On croule sous les factures énergétiques

Pour Jean-François Tamellini, secrétaire général de la FGTB wallonne, ce plan a un intérêt communautaire également. Rappelons que les syndicats ont participé aux discussions menant à l'élaboration du plan de relance: "Je rencontre des travailleurs, travailleuses, des pensionnés tous les jours. On ne me dit pas 'Camarade, on compte sur toi pour redresser la Wallonie'. Ce n'est pas leur première préoccupation. Ils me disent : 'Il y a une urgence sociale, on croule sous les factures énergétiques. On se met en certificat maladie car on n'arrive plus à remplir le réservoir'. (…)

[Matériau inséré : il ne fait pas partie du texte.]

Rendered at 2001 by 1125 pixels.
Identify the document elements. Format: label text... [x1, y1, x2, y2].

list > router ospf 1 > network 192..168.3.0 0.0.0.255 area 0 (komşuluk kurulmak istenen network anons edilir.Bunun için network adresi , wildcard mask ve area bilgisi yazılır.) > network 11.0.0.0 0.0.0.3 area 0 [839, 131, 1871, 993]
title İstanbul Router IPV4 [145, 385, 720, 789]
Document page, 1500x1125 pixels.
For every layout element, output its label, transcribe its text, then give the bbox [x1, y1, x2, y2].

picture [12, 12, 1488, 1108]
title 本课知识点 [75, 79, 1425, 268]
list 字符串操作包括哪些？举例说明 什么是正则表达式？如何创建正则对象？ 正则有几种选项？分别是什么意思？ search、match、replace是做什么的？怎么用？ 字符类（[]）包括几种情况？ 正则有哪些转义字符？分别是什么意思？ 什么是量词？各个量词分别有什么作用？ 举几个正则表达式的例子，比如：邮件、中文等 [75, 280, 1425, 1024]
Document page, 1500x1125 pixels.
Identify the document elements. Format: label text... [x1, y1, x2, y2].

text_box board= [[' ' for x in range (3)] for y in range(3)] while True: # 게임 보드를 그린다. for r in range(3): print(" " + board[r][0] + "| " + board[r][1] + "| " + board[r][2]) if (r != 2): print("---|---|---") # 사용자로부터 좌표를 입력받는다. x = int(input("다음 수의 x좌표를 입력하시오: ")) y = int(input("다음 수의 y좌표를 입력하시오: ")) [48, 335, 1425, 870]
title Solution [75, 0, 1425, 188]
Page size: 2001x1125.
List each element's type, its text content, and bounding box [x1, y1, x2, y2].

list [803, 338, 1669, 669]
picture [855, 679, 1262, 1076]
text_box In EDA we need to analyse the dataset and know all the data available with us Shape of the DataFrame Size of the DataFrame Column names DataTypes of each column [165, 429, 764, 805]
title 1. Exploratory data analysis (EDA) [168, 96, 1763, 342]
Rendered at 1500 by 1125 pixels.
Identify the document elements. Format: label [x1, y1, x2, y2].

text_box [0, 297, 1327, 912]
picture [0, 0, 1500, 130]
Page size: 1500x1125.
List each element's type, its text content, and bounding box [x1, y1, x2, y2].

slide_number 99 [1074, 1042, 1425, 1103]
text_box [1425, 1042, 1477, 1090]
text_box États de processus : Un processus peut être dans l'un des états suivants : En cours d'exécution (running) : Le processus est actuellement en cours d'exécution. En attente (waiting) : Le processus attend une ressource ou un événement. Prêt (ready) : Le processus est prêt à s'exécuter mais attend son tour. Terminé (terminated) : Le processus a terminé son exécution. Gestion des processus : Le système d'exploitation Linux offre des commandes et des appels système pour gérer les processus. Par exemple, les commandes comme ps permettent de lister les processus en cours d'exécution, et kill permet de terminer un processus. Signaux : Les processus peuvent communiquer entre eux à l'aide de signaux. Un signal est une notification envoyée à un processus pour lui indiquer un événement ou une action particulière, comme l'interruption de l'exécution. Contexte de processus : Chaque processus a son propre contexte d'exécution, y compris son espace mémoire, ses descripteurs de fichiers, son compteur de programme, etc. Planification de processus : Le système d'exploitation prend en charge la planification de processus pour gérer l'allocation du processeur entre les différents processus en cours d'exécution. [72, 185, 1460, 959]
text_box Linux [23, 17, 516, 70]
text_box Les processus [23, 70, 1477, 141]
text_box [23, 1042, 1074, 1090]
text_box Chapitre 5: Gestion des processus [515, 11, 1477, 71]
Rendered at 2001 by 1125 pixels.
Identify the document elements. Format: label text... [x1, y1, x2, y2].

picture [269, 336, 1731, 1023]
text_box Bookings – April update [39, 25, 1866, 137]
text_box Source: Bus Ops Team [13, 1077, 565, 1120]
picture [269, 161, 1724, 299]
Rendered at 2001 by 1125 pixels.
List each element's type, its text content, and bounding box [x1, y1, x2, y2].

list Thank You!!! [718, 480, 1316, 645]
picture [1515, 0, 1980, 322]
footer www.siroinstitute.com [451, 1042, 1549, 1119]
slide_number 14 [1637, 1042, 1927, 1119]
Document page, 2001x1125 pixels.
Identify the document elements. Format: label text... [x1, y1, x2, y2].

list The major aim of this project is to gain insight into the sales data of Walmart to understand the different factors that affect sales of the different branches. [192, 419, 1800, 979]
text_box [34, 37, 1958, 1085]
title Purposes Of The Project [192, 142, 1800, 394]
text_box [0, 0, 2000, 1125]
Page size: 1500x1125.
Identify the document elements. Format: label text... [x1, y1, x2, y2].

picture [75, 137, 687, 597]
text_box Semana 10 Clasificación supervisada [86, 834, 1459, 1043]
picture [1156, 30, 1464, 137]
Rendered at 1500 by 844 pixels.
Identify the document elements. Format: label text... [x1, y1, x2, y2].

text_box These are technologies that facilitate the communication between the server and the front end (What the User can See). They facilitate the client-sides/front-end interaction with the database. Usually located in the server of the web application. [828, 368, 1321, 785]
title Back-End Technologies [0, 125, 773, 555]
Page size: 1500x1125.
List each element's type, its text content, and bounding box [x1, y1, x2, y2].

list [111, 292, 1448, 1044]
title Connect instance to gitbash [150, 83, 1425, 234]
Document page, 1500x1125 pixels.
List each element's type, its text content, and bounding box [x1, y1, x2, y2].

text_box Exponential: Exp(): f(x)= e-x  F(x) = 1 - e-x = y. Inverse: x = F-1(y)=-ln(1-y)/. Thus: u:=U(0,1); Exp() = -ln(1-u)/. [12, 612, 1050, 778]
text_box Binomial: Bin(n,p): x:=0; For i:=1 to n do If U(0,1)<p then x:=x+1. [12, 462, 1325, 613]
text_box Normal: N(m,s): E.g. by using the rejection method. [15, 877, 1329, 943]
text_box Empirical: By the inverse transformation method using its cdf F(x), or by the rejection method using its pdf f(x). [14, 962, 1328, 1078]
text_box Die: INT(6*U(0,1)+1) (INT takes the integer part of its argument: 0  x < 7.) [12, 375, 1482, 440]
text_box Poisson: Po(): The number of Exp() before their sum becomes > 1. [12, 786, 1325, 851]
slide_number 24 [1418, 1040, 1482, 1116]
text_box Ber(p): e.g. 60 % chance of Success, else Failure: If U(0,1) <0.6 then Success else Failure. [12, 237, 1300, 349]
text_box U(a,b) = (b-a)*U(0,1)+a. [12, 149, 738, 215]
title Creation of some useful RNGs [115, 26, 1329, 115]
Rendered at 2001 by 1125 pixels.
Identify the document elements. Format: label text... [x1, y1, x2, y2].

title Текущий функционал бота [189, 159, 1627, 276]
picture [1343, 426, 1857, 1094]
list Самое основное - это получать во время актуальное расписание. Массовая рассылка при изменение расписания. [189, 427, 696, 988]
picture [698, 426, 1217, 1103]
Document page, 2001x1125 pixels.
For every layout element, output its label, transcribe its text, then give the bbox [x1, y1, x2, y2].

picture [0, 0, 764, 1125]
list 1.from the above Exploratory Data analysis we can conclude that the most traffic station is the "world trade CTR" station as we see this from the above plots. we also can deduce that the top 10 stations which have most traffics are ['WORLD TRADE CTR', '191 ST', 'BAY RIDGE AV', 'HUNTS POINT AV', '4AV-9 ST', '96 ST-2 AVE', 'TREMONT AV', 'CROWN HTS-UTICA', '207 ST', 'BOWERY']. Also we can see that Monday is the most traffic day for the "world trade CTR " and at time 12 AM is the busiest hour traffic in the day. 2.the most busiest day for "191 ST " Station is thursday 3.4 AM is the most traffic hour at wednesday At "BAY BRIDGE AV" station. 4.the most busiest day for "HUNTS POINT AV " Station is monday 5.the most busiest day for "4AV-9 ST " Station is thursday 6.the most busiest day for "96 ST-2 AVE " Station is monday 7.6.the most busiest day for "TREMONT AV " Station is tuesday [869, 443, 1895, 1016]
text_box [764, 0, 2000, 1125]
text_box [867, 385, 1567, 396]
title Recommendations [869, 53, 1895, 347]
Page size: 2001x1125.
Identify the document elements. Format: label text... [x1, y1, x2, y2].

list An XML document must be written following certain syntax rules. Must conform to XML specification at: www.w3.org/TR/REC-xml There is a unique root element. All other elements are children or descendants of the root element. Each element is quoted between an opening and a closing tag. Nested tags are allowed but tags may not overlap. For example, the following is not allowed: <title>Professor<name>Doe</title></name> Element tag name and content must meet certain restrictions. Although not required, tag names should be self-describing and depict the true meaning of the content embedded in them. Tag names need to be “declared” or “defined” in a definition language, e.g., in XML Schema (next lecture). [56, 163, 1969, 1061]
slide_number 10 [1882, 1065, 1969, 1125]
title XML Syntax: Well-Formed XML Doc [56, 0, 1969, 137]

Le défi est majeur mais l'équation est simple. On (Wallons) contribue à hauteur de 28% de la création de richesse au niveau belge, notre population représente 32%. Ces 4 % de différence, c'est ce qui fait le discours des nationalistes. C'est ce qui crée des problèmes, des polémiques. Avec ces 4 projets transversaux, on peut plus maitriser les retombées. A chaque fois qu'on crée un emploi de qualité en Wallonie, on diminue le différentiel avec la Flandre, on réalimente les caisses fédérales et on met fin aux discours nationalistes", conclut Jean-François Tamellini.

Moi j'y crois

Enfin, Bruno Colmant, professeur d'économie à l'UCLouvain et l'ICHEC est intervenu pour signaler la présence de trois entités dans les discussions d'élaboration du plan qui laisse penser que c'est une "bonne chose". Il développe : "C'est vrai que la situation de la Wallonie n'est pas bonne en termes de croissance par habitant, d'endettement public. Mais la croissance est d'abord un état de confiance, de volonté. Toutes les études de tous les courants économiques montrent une chose. La croissance d'une région dépend de deux facteurs : la reconnaissance de l'entrepreneuriat et d'autre part la qualité du dialogue social. Ce qu'on a dans ce plan, ce sont trois intervenants : le politique, les syndicats et le patronat qui s'allient pour un projet de croissance. Donc, moi j'y crois."